Exercises to complete ::
• a. According to the Translators without Borders excerpt, how many essential medical terms does the Simple Words for Health database contain?
• b. Reproduce the part of the Translators without Borders excerpt starting at "In 2011, Translators" and ending at "take several years.".

Words of Relief relies on a crowd-sourced, online (and mobile) application, called the Words of Relief Digital Exchange (WoRDE). The platform was launched in 2014 and it connects teams of rapid response translators with aid workers to do translations during a sudden onset crisis.
Words of Relief is supported by the Humanitarian Innovation Fund, a program managed by ELRHA. The Words of Relief Digital Exchange is funded by Microsoft's Technology for Good.[15]
Translators without Borders is in partnership with the Mother and Child Health and Education Trust in India. HealthPhone, which was founded and created by Nand Wadhwani, creates health videos that are preloaded to phones throughout India and other countries that speak Indo-Aryan languages.[16] The videos cover a variety of health issues, such as breastfeeding, malnutrition, post-natal and newborn care, and more.[17]
Through translators, videos are subtitled so that people throughout India (and in Africa) who do not speak or read the source language can learn from the videos. So far videos have been subtitled into about 10 Indo-Aryan languages, Swahili and Spanish.
Simple Words for Health (SWFH), a simplified medical terminology resource, was set up in 2014. SWFH is a database of 12,000 essential medical terms that have been simplified and translated into more than 40 world languages by qualified doctors and trained medical translators.
In 2011, Translators without Borders began a collaborative effort to translate medical articles on English Wikipedia into other languages.[18] The WikiProject Medicine Translation Task Force initially focused on 8 medical articles with the goal of achieving or status on those articles.[19] After the improvement of the articles, they are then translated into simplified English by Content Rules (the simplified English is provided on the Wikipedia simplified English site). The organization aims to translate these articles into all 285 languages Wikipedia offers. Articles are also translated into spoken Wikipedia. This process is expected to take several years.

Data supplied ::
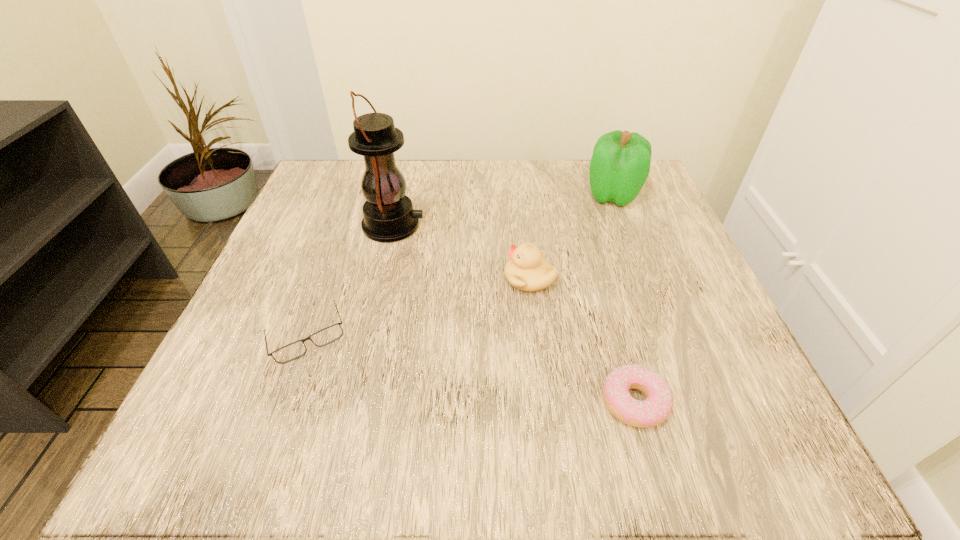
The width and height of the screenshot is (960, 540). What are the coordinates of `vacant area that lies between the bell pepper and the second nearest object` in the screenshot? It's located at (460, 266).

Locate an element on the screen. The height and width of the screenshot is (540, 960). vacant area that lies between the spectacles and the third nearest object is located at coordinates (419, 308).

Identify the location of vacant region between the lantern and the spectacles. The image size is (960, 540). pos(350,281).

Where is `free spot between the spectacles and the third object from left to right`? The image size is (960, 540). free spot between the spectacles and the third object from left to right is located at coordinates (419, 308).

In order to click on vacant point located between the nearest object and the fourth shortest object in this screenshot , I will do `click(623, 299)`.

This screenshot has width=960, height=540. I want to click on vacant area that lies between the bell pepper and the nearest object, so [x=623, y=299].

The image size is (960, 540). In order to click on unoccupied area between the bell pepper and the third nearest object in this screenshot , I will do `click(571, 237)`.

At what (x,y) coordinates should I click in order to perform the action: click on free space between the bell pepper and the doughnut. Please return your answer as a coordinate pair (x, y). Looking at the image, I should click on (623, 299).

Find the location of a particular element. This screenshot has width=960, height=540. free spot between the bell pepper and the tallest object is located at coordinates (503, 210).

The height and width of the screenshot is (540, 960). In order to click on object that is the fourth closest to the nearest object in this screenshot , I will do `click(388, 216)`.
--
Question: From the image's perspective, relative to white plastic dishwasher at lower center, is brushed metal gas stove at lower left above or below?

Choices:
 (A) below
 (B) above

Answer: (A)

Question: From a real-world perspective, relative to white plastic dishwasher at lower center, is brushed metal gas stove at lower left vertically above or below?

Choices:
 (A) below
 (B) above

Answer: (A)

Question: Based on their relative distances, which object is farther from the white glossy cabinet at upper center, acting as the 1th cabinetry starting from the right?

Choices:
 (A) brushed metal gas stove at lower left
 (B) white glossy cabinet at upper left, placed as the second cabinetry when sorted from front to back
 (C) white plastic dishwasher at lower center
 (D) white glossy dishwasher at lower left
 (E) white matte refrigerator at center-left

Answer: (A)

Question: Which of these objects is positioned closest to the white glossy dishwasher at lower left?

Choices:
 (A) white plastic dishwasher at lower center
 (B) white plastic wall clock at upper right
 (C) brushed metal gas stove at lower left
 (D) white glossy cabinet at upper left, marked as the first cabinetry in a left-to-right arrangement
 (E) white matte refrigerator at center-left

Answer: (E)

Activity answers ::
• a. 12,000 essential medical terms.

• b.
In 2011, Translators without Borders began a collaborative effort to translate medical articles on English Wikipedia into other languages.[18] The WikiProject Medicine Translation Task Force initially focused on 8 medical articles with the goal of achieving or status on those articles.[19] After the improvement of the articles, they are then translated into simplified English by Content Rules (the simplified English is provided on the Wikipedia simplified English site). The organization aims to translate these articles into all 285 languages Wikipedia offers. Articles are also translated into spoken Wikipedia. This process is expected to take several years.